With checks and balances, enhanced security need not erode privacy
The jihadist killing spree that left 17 dead and paralysed Paris for days in January has prompted French lawmakers to grant the state sweeping new powers to spy on its own citizens' communications. That is not unprecedented in Europe, where governments have introduced such measures, sometimes covertly and illegally, and expanded them incrementally ever since the 2001 terrorist attacks on the US. This is despite the recent controversy over American electronic spying on Europeans. What sets the new measures apart is that they go further than anything before, including compelling internet providers to install new analysis tools to flag patterns of "suspicious" online behaviour. Human-rights and civil-liberties advocates fear other countries will follow suit in what one described as a "race to the bottom".
Had they been in place already, would they have prevented the Kouachi brothers killing 12 people at the satirical magazine Charlie Hebdo , or averted the taking of hostages at a kosher grocery by Amedy Coulibaly, who killed four of them plus a policeman? Not necessarily, say critics, who point out that the Kouachis and Coulibaly were already targeted by intelligence agencies, which need more resources and funding to investigate suspects, rather than wider powers.
However, despite France's respect for civil liberties and privacy, and the opposition of internet companies and civil-liberties advocates, the new measures aroused little debate.
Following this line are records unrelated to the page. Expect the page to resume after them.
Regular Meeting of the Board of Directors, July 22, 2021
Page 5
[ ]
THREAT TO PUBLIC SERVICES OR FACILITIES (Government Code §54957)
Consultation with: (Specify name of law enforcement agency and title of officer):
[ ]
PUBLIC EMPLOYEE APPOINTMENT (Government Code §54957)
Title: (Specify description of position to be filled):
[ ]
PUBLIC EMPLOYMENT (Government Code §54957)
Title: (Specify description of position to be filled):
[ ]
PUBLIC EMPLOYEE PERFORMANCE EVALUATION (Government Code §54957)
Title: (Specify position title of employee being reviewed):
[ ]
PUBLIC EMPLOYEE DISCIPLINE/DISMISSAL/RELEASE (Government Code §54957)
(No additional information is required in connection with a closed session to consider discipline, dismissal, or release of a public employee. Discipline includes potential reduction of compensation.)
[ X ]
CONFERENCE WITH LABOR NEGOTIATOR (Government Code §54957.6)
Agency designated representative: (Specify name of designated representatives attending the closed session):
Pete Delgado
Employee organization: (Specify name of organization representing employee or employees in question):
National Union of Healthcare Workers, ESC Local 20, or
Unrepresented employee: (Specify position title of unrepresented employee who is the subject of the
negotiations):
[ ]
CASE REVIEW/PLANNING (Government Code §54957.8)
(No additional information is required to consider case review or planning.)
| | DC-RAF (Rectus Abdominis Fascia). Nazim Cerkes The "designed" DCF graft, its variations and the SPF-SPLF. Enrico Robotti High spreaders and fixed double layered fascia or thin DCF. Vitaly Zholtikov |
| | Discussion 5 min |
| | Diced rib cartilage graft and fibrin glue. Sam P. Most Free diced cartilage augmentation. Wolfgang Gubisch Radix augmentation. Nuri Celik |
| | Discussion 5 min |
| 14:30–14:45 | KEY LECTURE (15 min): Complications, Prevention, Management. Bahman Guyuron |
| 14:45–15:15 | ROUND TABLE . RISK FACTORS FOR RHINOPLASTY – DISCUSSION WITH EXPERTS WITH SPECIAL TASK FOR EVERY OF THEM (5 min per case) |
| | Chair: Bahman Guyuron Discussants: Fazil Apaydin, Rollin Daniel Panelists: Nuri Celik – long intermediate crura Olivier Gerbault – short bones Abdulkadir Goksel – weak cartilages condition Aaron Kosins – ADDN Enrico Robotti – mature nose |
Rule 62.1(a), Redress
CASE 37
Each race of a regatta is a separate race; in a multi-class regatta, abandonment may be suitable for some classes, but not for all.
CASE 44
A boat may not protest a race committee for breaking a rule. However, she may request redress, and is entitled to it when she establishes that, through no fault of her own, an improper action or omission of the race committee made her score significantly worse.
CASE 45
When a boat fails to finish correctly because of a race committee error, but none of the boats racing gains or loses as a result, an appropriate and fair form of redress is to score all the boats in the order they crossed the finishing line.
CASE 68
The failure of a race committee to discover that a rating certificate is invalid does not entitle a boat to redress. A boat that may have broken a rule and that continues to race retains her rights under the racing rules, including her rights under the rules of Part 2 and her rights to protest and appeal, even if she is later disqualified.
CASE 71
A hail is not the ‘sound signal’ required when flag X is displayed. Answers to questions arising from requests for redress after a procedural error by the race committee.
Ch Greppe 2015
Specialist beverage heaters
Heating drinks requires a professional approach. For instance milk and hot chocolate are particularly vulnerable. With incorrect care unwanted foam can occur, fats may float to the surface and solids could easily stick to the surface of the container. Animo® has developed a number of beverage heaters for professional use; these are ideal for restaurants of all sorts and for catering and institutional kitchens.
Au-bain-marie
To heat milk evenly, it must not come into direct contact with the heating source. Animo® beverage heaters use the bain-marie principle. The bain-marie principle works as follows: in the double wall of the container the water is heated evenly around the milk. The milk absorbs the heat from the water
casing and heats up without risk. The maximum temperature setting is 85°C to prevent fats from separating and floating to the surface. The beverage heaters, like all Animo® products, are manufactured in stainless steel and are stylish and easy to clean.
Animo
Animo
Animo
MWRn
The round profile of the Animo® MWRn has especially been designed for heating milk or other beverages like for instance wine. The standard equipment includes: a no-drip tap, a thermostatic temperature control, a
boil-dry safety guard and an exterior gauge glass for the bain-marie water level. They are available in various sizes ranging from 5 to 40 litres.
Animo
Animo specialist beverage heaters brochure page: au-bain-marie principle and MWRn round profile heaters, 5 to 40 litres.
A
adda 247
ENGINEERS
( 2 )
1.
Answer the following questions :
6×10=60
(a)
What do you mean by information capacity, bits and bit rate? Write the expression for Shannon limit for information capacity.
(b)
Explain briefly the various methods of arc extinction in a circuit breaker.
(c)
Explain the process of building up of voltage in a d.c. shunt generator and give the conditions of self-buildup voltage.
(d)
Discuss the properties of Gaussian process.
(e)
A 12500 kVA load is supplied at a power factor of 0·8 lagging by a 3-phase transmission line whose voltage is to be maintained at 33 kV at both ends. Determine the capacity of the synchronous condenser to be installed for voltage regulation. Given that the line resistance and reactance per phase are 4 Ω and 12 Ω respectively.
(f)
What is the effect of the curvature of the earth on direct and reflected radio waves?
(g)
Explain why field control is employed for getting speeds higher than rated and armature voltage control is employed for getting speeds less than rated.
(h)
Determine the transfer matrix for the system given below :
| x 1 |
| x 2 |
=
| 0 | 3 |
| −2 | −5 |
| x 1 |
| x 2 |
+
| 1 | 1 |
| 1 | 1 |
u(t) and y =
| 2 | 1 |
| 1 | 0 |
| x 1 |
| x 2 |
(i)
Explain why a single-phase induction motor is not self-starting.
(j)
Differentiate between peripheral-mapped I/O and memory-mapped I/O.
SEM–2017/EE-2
European public opinion began shifting long before the Paris slaughter. Indeed, Britain has long tolerated CCTV street surveillance and France's new laws legalise covert snooping. In the internet age, expectations of privacy are much lower. For example, if Hong Kong were targeted by terrorists we could expect more public support for unprecedented, intrusive security measures. In putting security ahead of privacy, France is saying where it stands on a question that many other major nations may have to face one day. That said, judicial oversight and checks and balances should not be dispensed with lightly.